By Anthony Savona
A half-hour before the “C Space Storyteller: Amazon Music” session began, every seat in the room was taken. By the time the panel walked onstage, the room was packed with people filling every available space. While HD music streaming is an important and valued topic, no doubt the main reason for the throng of attendees was that one of panelists was 15-time Grammy award winning artist Alicia Keys. Keys, whose new single “Underdog” drops today in HD, was joined on stage by collaborator Emily Lazar, founder and chief mastering engineer, The Lodge, and Andre Stapleton, head of label relations—North America, Amazon Music. The session was moderated by Andrew Hampp, consultant/founder of 1803 LLC.
Three months ago, Amazon launched Amazon Music HD, which delivers music in lossless quality in HD (CD quality), UHD (24-bit/192 MHz), and 3D (immersive formats such as Dolby Atmos and Sony 360). “From the inception [of streaming music], there were constraints that made it cost-prohibitive to take the actual recordings from the studio and get them to the listener’s ear—bandwidth and storage issues,” said Stapleton. “As those constraints have fallen away, we set the table around a new vision of HD where we take the music exactly as it was recorded and deliver it in a lossless way to a mass market. Now we have convenience plus quality.”

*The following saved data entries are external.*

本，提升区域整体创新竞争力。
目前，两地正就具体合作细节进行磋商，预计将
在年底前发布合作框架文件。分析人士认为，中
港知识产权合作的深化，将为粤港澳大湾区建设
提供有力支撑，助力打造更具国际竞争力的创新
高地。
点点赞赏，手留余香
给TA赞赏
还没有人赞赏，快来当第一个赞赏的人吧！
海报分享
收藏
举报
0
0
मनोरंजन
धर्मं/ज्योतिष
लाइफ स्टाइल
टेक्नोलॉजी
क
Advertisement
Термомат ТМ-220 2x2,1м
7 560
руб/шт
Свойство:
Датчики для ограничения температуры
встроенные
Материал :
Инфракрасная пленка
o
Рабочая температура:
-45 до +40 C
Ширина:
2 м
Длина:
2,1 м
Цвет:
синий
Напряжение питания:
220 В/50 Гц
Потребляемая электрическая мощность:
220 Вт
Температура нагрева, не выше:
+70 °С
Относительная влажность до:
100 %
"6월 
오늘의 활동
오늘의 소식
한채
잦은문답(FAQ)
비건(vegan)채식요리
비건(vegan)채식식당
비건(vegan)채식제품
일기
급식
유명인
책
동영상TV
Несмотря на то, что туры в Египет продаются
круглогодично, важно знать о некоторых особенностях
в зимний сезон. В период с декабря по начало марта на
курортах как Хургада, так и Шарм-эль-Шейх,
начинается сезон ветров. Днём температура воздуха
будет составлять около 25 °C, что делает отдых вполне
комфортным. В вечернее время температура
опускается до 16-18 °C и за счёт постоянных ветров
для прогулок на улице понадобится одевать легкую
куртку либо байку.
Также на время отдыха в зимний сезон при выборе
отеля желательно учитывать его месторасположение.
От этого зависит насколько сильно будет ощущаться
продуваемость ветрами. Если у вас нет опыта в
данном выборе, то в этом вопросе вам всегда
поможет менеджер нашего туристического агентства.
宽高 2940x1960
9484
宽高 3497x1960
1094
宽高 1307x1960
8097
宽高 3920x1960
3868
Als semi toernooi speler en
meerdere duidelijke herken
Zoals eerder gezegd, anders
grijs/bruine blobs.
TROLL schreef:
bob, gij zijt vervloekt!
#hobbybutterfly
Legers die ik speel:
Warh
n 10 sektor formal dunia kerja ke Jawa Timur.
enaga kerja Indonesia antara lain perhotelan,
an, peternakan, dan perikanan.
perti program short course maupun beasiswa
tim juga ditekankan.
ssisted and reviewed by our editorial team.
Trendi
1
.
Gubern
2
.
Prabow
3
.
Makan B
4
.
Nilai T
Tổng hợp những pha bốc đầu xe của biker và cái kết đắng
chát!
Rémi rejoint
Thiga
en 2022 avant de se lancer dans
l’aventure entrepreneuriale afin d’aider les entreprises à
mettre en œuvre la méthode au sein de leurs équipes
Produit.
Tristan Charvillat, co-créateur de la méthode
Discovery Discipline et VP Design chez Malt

The difference between standard streaming music and the HD formats is staggering, and Keys thinks it will have a profound effect on listeners. “The experience as a listener, as a fan, is what brings us together,” said Keys. “I am excited about mixing ‘Underdog’ in immersive audio and the highest HD. Music creates a spiritual experience that connects us. What is missing in the world right now is the connection between us, which allows these divisions to come to life. We need that connection.”
Lazar, herself a Grammy winner, was able to explain the difference in listening to HD vs. standard. “Music is art,” she began. “Music makes us feel things and make those connections we desperately need. I dare anyone to tell me they would pay to go to a museum and see a photocopy of a photocopy of a photocopy of Starry Night and have the same experience as looking at the real painting. How it makes you feel. It is the same visceral experience you get when you listen to music. The idea of listing to a photocopy of a photocopy of a photocopy does not work for me or any of the artists I work with.”
And listeners are appreciating the difference. For the past three months, Amazon has been analyzing the data on those who upgraded to Amazon Music HD, and they are listening to music 10 percent more with HD than they had been doing in the standard format. With the large amount of music being streamed, that 10 percent increase is “quite significant,” according to Stapleton.
As HD streaming catches on, Keys says she would like to release her catalog in HD. Lazar is ready to help. “All this music over the past decade where we have been delivering in not-the-best quality to the masses? I have been busy mixing them in HD and as soon as they can stream in high def, we got it. You will be able to experience all the albums you already love in HD.”